Opinion
May 7, 1992
Appeal from the Supreme Court, Rensselaer County (Travers, J.).
Plaintiff brought this action to recover for damages allegedly sustained as the result of the explosion of an automobile battery manufactured by defendant. Defendant moved for summary judgment dismissing the complaint upon the ground that, although plaintiff produced a battery manufactured by defendant, he cannot establish that it is the same battery which exploded and injured him. Supreme Court denied the motion and defendant appeals.

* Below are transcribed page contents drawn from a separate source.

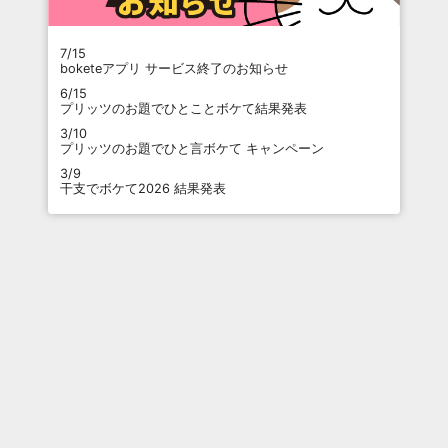
7/15
boketeアプリ サービス終了のお知らせ
6/15
プリッツのお題でひとことボケて結果発表
3/10
プリッツのお題でひと言ボケて キャンペーン
3/9
干支でボケて2026 結果発表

We affirm. The accident occurred when plaintiff attempted to use a truck owned by Stanley Arnold, Jr. to "jump-start" another vehicle at Hank's Park Restaurant, and the battery in the Arnold vehicle exploded. Arnold testified that the day after the accident he took the battery from his truck and placed it near the corner of a nearby shed. Although he assumed that the trash collector had taken the battery away, Arnold testified that he did not know who took the battery from that location. In an affidavit submitted in opposition to defendant's motion, plaintiff stated that, having been instructed by his counsel to obtain possession of the battery, he made inquiries and was informed that it could be found "near the corner of the shed located adjacent to Hank's Park Restaurant". Plaintiff and his girlfriend went to the restaurant, found the remains of an exploded battery near the corner of Arnold's shed and took the battery to plaintiff's attorney. In our view, this evidence provides a reasonable inference that the battery delivered to plaintiff's counsel is the same one that caused plaintiff's injuries and creates a factual issue for the jury's determination (see, Otis v. Bausch Lomb, 143 A.D.2d 649, 650; cf., Sosa v Joyce Beverages, 159 A.D.2d 335, 337). The contrary proof submitted by defendant was by no means so compelling as to mandate a grant of summary judgment in its favor (cf., Hakim v Armstrong Rubber Co., 158 A.D.2d 673, 674; Decker v. County of Albany, 117 A.D.2d 966, 967). Accordingly, the motion was properly denied.
Weiss, P.J., Mikoll and Crew III, JJ., concur. Ordered that the order is affirmed, with costs.